Y, sin embargo, la España oficial, incluidos grandes partidos y
sindicatos, no se pronuncia al respecto. Y, aun así, lo cierto es que
hay constancia de lo sucedido en una ciudadanía, atónita y crispada, que
ve que, en la España oficial, todo el mundo pierde, como poco, los
nervios.
Más allá de los chascarrillos y del humor facilón,
alguien debería preguntarse si es de recibo que se trate de ese modo a
un ciudadano en el ejercicio de su trabajo. Y alguien debería
preguntarse también la relación que aconteceres así pueden guardar con
un desprestigio que, por méritos propios, va en aumento, tal y como lo
atestiguaba una encuesta que publicó recientemente un diario nacional,
muy monárquico, por cierto, cuyos resultados daban cuenta del aumento
creciente de ciudadanos que, llegado el caso, se pronunciarían por la
República. Y el referido aumento es muy grande en los últimos quince
años, el período que, al decir de Ortega, marca el tiempo de mando de
una generación.
Y, por otro lado, cabe pensar que los grandes
partidos empiezan a ser conscientes de que la opción republicana podría
ir mucho más allá de un cambio en la Jefatura del Estado, es decir, que
implicaría, como ocurrió en su momento, una regeneración política de
arriba abajo y de abajo arriba, que no les dejaría mucho margen a los
dos partidos turnantes de esta segunda Restauración borbónica.
La
desafección y el desapego ciudadanos abarcan hoy, como hace cien años, a
lo que Ortega llamaría en 1914 «la España oficial», una España oficial
con políticos cada vez más mediocres y con una Monarquía que no pasa
precisamente por su mejor momento.
En un país como éste, donde los
dos grandes partidos vienen demostrando de continuo que son parte
importante del problema pero que están muy lejos de ser la solución, la
Monarquía no es ajena a escandaleras mediáticas y al desprestigio. Y, se
quiera o no, ya ha dejado de ser intocable.
Lo que queda es un
largo camino para el debate.
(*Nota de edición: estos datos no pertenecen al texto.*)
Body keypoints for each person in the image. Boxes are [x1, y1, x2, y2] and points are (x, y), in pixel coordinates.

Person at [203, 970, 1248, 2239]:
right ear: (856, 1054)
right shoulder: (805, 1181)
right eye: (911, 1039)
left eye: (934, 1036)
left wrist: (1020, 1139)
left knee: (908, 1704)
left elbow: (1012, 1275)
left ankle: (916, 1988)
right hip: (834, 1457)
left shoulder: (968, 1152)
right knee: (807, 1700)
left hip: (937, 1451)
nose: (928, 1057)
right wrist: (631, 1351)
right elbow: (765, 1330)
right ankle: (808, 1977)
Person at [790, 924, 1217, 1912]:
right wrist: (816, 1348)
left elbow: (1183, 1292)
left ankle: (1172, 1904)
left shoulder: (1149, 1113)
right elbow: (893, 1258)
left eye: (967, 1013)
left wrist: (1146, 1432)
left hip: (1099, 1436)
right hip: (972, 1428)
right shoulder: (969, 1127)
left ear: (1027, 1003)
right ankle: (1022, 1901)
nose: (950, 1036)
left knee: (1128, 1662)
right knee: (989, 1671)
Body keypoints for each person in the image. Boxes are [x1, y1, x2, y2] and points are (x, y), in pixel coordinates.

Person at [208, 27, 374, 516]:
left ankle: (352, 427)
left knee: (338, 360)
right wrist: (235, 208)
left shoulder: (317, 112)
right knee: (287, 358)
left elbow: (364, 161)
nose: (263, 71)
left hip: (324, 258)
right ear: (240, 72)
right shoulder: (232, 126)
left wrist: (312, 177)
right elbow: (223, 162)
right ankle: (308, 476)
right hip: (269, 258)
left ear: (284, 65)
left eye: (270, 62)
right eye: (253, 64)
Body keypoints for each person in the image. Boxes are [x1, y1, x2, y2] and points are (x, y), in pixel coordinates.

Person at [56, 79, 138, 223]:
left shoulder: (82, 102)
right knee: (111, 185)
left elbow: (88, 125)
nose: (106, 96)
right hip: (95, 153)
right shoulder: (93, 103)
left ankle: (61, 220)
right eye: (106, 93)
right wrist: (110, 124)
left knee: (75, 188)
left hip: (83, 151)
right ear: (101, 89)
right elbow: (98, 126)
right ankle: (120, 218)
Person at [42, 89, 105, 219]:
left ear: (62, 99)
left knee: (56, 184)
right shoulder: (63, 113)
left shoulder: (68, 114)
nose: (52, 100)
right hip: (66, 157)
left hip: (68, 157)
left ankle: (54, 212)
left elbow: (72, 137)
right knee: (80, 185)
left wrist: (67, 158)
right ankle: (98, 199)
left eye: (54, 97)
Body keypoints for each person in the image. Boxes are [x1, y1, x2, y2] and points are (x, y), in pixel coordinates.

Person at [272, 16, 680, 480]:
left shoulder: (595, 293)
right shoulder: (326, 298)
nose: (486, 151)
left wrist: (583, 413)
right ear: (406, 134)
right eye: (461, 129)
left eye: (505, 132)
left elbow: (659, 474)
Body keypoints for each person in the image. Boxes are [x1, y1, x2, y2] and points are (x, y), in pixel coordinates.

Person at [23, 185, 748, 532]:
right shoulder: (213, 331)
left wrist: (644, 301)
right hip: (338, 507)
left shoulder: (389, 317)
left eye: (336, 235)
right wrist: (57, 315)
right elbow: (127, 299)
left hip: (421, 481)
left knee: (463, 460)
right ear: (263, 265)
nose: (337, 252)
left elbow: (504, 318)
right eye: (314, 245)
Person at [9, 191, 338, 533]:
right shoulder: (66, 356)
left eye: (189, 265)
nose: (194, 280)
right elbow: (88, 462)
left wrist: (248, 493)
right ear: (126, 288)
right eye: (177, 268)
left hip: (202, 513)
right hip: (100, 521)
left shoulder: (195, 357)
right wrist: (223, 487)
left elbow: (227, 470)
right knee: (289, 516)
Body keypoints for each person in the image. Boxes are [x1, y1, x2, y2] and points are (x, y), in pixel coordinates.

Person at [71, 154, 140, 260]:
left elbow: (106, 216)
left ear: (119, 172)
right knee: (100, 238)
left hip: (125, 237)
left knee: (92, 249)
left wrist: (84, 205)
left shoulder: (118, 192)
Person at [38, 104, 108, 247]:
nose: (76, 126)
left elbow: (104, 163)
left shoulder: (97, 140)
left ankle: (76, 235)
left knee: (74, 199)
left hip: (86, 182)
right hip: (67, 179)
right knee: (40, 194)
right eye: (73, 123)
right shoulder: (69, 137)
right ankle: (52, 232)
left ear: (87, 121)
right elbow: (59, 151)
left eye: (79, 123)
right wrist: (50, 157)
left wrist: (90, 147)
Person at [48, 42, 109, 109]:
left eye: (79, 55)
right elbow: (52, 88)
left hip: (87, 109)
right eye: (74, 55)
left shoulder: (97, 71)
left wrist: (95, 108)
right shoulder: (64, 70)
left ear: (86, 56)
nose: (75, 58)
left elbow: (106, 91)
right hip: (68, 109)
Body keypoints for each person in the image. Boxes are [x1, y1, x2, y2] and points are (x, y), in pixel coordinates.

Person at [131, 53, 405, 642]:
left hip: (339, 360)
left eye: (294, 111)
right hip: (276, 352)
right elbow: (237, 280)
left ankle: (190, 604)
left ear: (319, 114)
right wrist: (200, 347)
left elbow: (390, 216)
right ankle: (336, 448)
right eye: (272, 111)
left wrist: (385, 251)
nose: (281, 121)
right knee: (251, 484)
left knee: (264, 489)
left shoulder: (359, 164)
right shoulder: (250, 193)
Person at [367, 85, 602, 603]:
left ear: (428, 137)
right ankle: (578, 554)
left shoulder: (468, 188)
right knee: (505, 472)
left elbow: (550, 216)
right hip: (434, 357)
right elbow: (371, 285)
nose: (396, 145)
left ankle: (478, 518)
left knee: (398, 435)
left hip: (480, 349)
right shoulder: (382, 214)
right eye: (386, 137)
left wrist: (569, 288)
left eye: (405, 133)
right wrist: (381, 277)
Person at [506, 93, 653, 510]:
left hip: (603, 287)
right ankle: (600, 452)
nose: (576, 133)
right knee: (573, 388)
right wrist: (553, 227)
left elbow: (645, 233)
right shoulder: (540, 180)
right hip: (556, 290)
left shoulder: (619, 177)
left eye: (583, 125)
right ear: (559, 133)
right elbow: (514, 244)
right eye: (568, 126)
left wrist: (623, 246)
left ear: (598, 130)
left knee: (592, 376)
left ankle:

Y para la regeneración, que nunca saldrá de
la podredumbre de un bipartidismo que tanto contribuyó a arruinar el
país, tanto por sus corruptelas y abusivos privilegios como también por
su ineficiencia y creciente mediocridad.
La pregunta retórica más
importante del momento es si cabe creer que la Monarquía puede seguir
intacta en tanto sus escuderos más fieles, esto es, los dos grandes
partidos con sus respectivas impedimentas mediáticas, viven
merecidamente las horas más bajas desde la transición a esta parte.
Añádase a ello que hay comportamientos y lances que, por sí solos, son
nocivos para la institución a la que se dice representar.